Quoted text
::::

We should do some testing and post the results, its dire in the xbox one scene lol

	Post automatically merged: Nov 28, 2022



Torus said:


> Using this image: https://www.mediafire.com/file/6a6aexvvm36o3t3/Doom-BluPlay.iso/file (by Shykelit above, who sent me the image months ago at the time of the Tweet). This is just executing Java code contained in the bluray disc.
> 
> More info:
> https://en.wikipedia.org/wiki/BD-J
> ...


I am interested in finding  some vulnerabilities but i have no idea how to and where to look lol, i already have dev mode and everything


----------



## lolki (Nov 30, 2022)

Torus said:


> I'd think so. But I haven't checked myself


When you test it could you come here and let us know the result? Very thanks.


----------



## XboxModder2 (Nov 30, 2022)

Torus said:


> I'd think so. But I haven't checked myself


I got my xbox one ready and dev mode too also with bdjb, so how do i start looking for vulns


----------



## sudeki300 (Nov 30, 2022)

brouh said:


> I got my xbox one ready and dev mode too also with bdjb, so how do i start looking for vulns


read post number #7 of this thread.


----------



## XboxModder2 (Nov 30, 2022)

sudeki300 said:


> read post number #7 of this thread.


yeah the only thing that was said related to it is "so it isn't a far-fetched idea to maybe look up for vulns.", never mentioned where to look for the vulns or how we can do it lol


----------



## sudeki300 (Nov 30, 2022)

brouh said:


> yeah the only thing that was said related to it is "so it isn't a far-fetched idea to maybe look up for vulns.", never mentioned where to look for the vulns or how we can do it lol


ah, sorry buddy totally misread the post, apologies.


----------



## Tomato123 (Nov 30, 2022)

BD-J and BD-JB are not the same thing. BD-J is a standard feature on all Bluray players which follow the standard properly. It allows java code execution in a sandboxed environment. BG-JB specifically targets the PS4/5 implementation of BD-J to allow for full userland code execution. While possible that Microsoft made a similar mistake with their implementation, it's extremely unlikely to be 1:1. Though it is a possible entry point to start looking for vulnerabilities.


----------



## XboxModder2 (Nov 30, 2022)

sudeki300 said:


> ah, sorry buddy totally misread the post, apologies.


no worries

	Post automatically merged: Nov 30, 2022



Tomato123 said:


> BD-J and BD-JB are not the same thing. BD-J is a standard feature on all Bluray players which follow the standard properly. It allows java code execution in a sandboxed environment. BG-JB specifically targets the PS4/5 implementation of BD-J to allow for full userland code execution. While possible that Microsoft made a similar mistake with their implementation, it's extremely unlikely to be 1:1. Though it is a possible entry point to start looking for vulnerabilities.

::::

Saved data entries
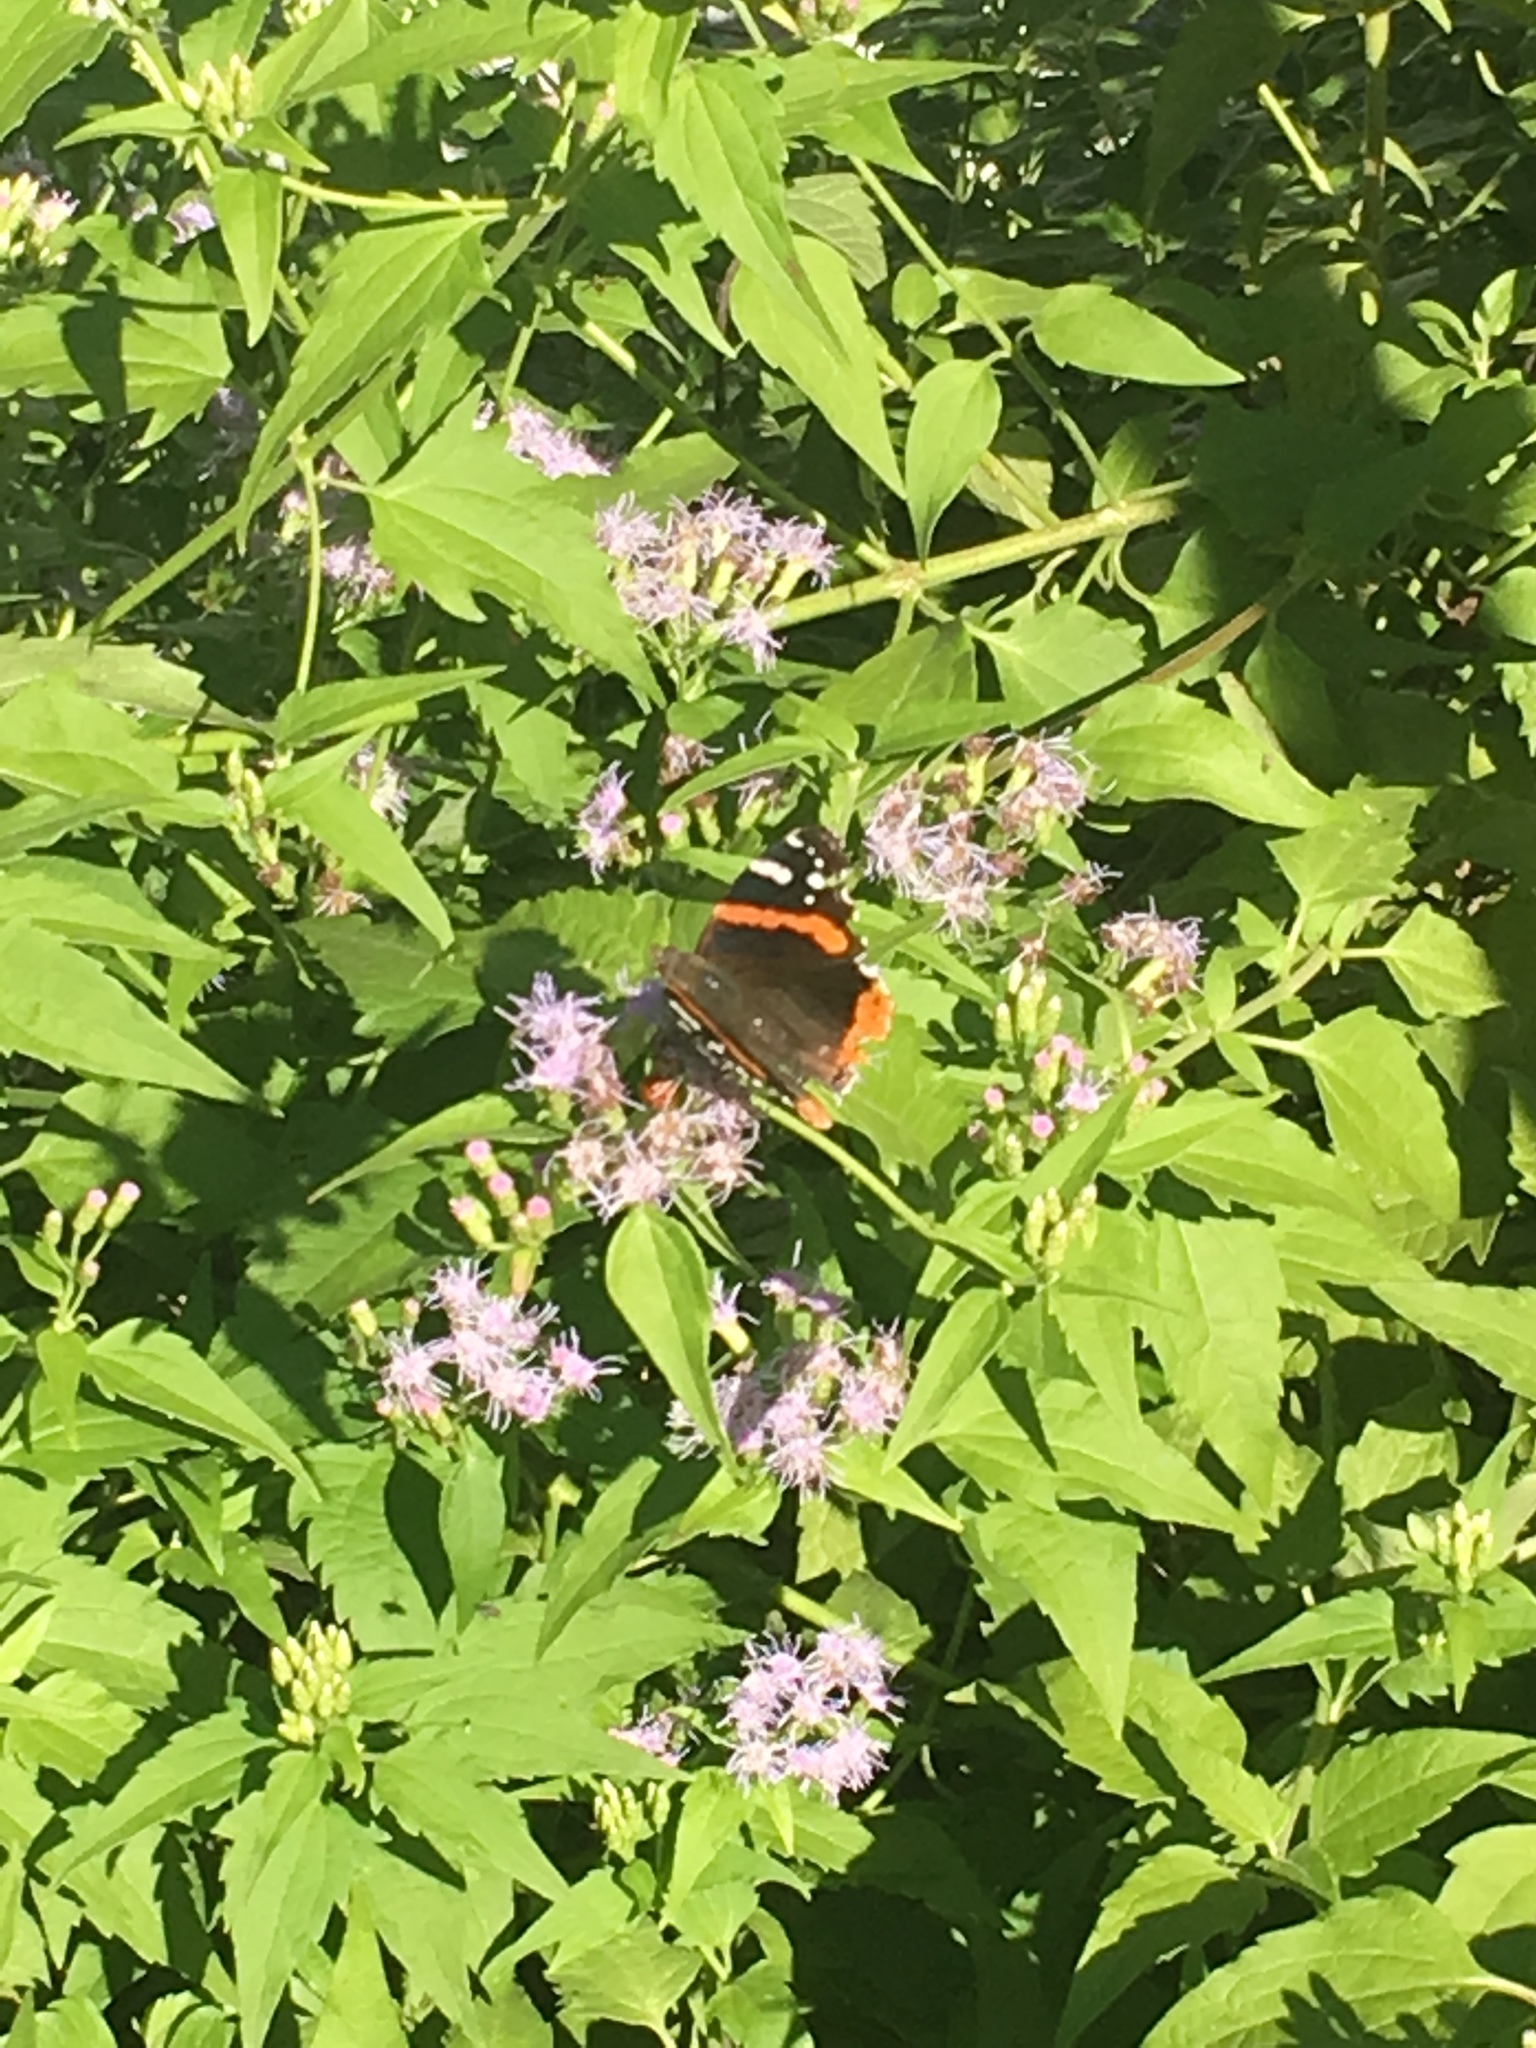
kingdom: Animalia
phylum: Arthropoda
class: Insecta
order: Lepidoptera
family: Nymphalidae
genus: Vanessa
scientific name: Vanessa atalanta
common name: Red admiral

::::

Short exercise A
According to the forum thread, in what kind of environment does BD-J allow Java code execution?
Short exercise B
Do these statements agree with the forum thread? Answer yes or no for each, and quote the words that decide it. (i) BD-J is a standard feature on all Blu-ray players that follow the standard properly. (ii) A 1:1 match between Microsoft's implementation and the PS4/5 one is called very likely. (iii) One poster says they already have dev mode.

Exercise result A
A sandboxed environment.

Exercise result B
(i) Yes: "BD-J is a standard feature on all Bluray players which follow the standard properly."
(ii) No: "it's extremely unlikely to be 1:1."
(iii) Yes: "i already have dev mode and everything"